(Task objective) Return every line of the records from the one containing "pose: elev=7.6 azim=106.3" down to the one containing "Dot at: (223, 267)", including both of those lines, and leave the pictures out.

(Working data)
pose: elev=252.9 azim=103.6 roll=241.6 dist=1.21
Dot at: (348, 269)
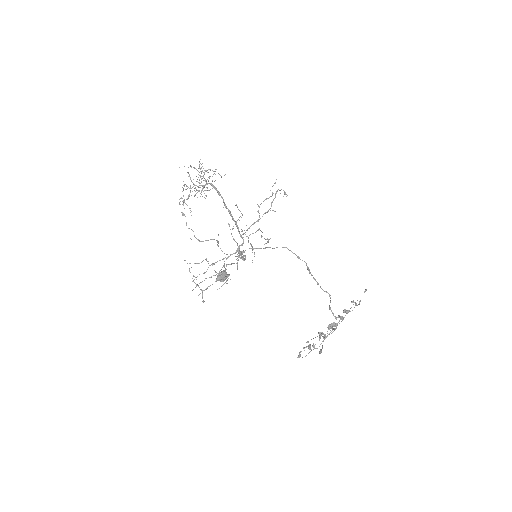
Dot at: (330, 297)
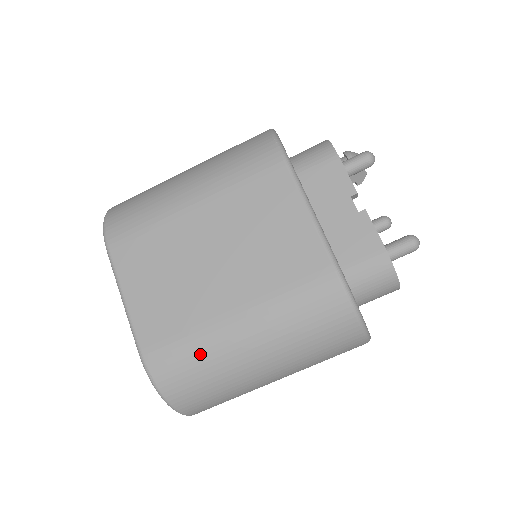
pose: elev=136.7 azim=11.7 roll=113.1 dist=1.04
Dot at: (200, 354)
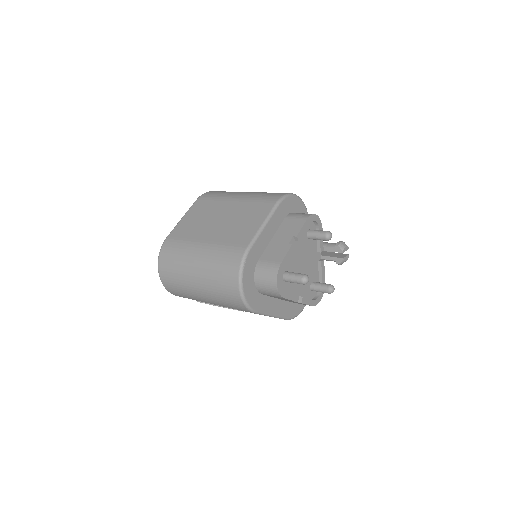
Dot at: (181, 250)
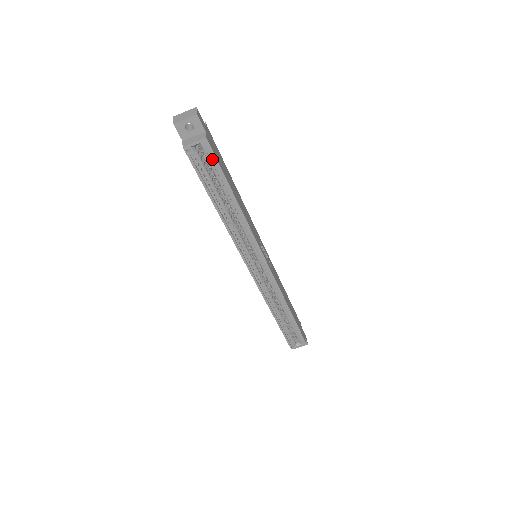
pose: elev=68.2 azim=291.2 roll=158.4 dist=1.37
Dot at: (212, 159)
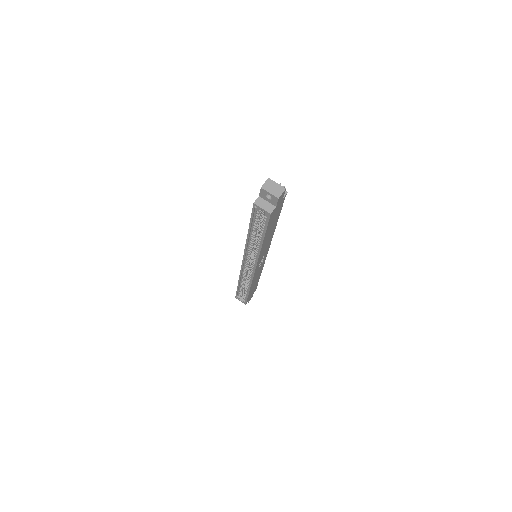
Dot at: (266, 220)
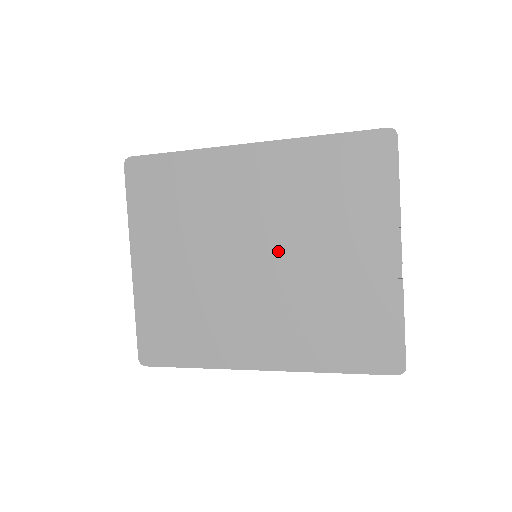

---

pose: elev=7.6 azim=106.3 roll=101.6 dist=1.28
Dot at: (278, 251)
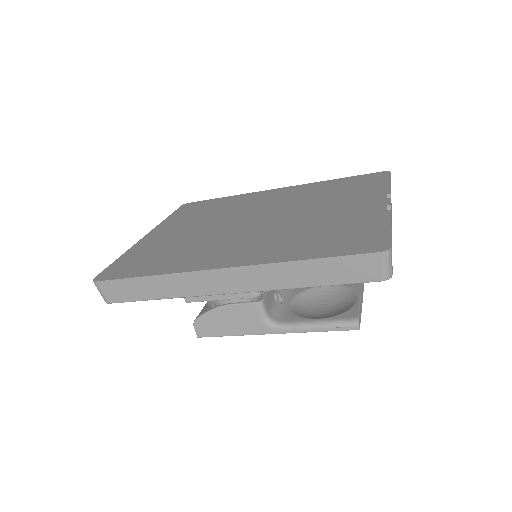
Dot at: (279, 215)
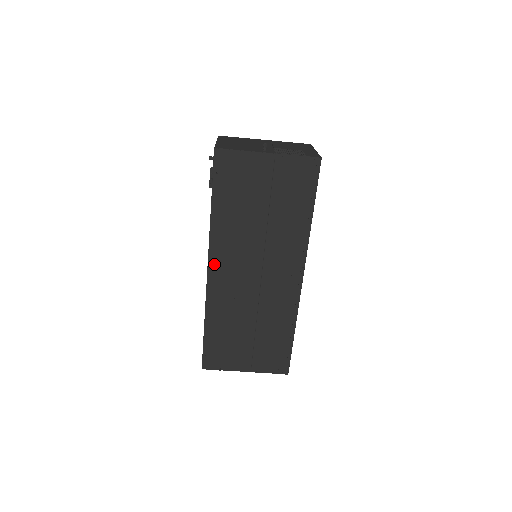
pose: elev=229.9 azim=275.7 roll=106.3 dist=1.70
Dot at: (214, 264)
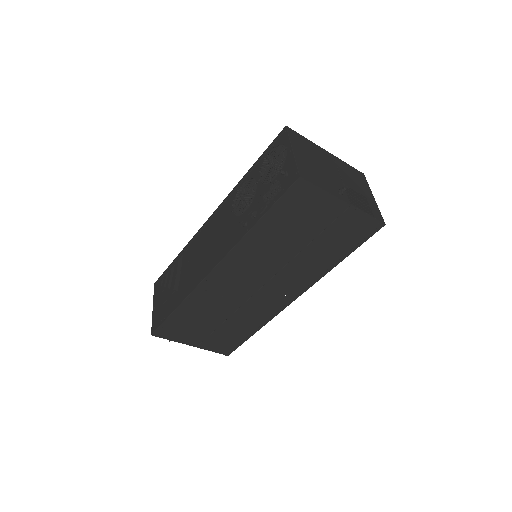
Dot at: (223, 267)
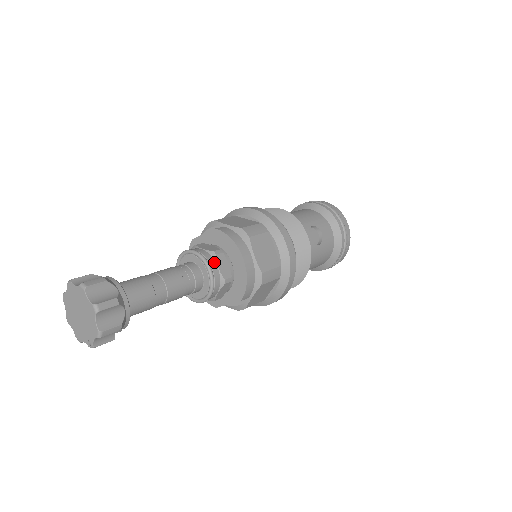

---

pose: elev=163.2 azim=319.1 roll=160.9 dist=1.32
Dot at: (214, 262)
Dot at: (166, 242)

(Reply)
pose: elev=7.6 azim=106.3 roll=101.6 dist=1.28
Dot at: (278, 251)
Dot at: (279, 215)
pose: elev=229.9 azim=275.7 roll=106.3 dist=1.70
Dot at: (214, 264)
Dot at: (223, 267)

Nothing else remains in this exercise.